More over 260,000 people have been forced to flee their homes in the Gaza Strips, which remains under siege and battered by Israeli airstrikes, according to the latest figures from the UN Office for the Coordination of Humanitarian Affairs (OCHA).

“Over 263,934 people in Gaza have been forced to flee their homes,” OCHA said in a statement on Tuesday, warning that it expected the number to “continue to increase”. He added that another 3,000 people had already been displaced “due to previous escalations” before Saturday.

After the Palestinian Islamist movement Hamas, which has controlled the Gaza Strip since 2007, launched an unprecedented attack on Israeli soil on Saturday and Benjamin Netanyahu’s government declared war, the death toll has exceeded 3,600, including civilians, Israeli soldiers. and Palestinian fighters.

The Israeli military has been carrying out wide-scale operations since Saturday, including hundreds of airstrikes in the Gaza Strip that destroyed buildings it described as Hamas “command centers”.
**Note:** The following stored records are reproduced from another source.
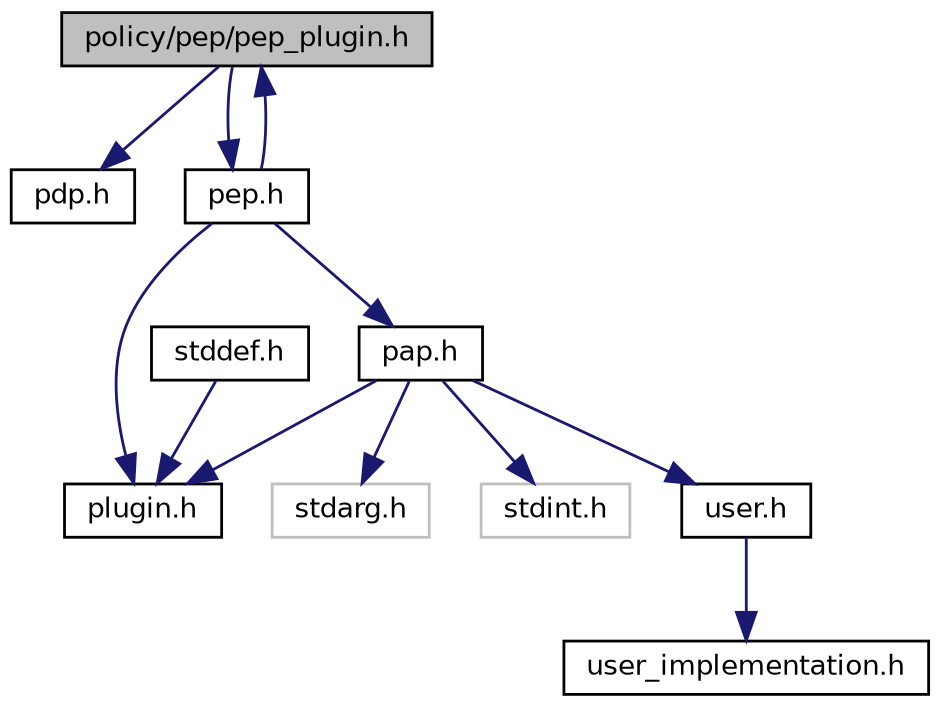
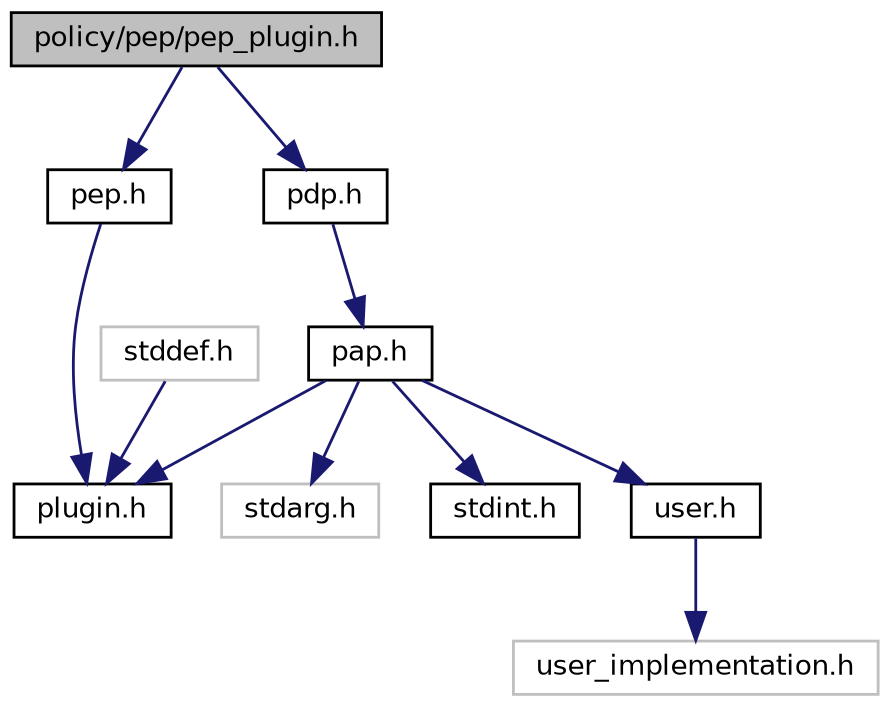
  digraph {
    node [color=black fillcolor=white fontname=Helvetica fontsize=10 shape=record style=filled]
    edge [color=midnightblue fontname=Helvetica fontsize=10 labelfontname=Helvetica labelfontsize=10 style=solid]
    n1 [fillcolor=grey75 fontcolor=black height=0.2 label="policy/pep/pep_plugin.h" width=0.4]
    n2 [height=0.2 label="pdp.h" width=0.4]
    n3 [height=0.2 label="pep.h" width=0.4]
    n4 [height=0.2 label="pap.h" width=0.4]
    n5 [height=0.2 label="plugin.h" width=0.4]
    n6 [color=grey75 height=0.2 label="stdarg.h" width=0.4]
-   n7 [color=grey75 height=0.2 label="stdint.h" width=0.4]
+   n7 [height=0.2 label="stdint.h" width=0.4]
    n8 [height=0.2 label="user.h" width=0.4]
-   n9 [height=0.2 label="user_implementation.h" width=0.4]
-   n10 [height=0.2 label="stddef.h" width=0.4]
+   n9 [color=grey75 height=0.2 label="user_implementation.h" width=0.4]
+   n10 [color=grey75 height=0.2 label="stddef.h" width=0.4]
    n1 -> n2
    n1 -> n3
-   n3 -> n4
-   n3 -> n1
+   n2 -> n4
    n3 -> n5
    n4 -> n5
    n4 -> n6
    n4 -> n7
    n4 -> n8
    n8 -> n9
    n10 -> n5
  }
The bombing destroyed over 1,000 buildings, while another 560, which suffered extensive damage, are now uninhabitable, according to OCHA, which cites the Palestinian Authority.

Nearly 175,500 displaced people have taken shelter in 88 school buildings managed by the United Nations Relief and Works Agency for Palestine Refugees in the Near East (UNRWA), OCHA added.

Other displaced people – more than 14,500 – have found shelter in 12 public schools, while, always according to OCHA’s estimates, almost 74,000 are being hosted by relatives or neighbors and many more in places of worship.

This is the highest number of internally displaced people in the Gaza Strip “since the 50-day escalation (during) hostilities in 2014,” the UN agency said.

Moreover, meeting even basic needs is “becoming increasingly complex” for everyone in the Gaza Strip, not just the displaced, OCHA warned.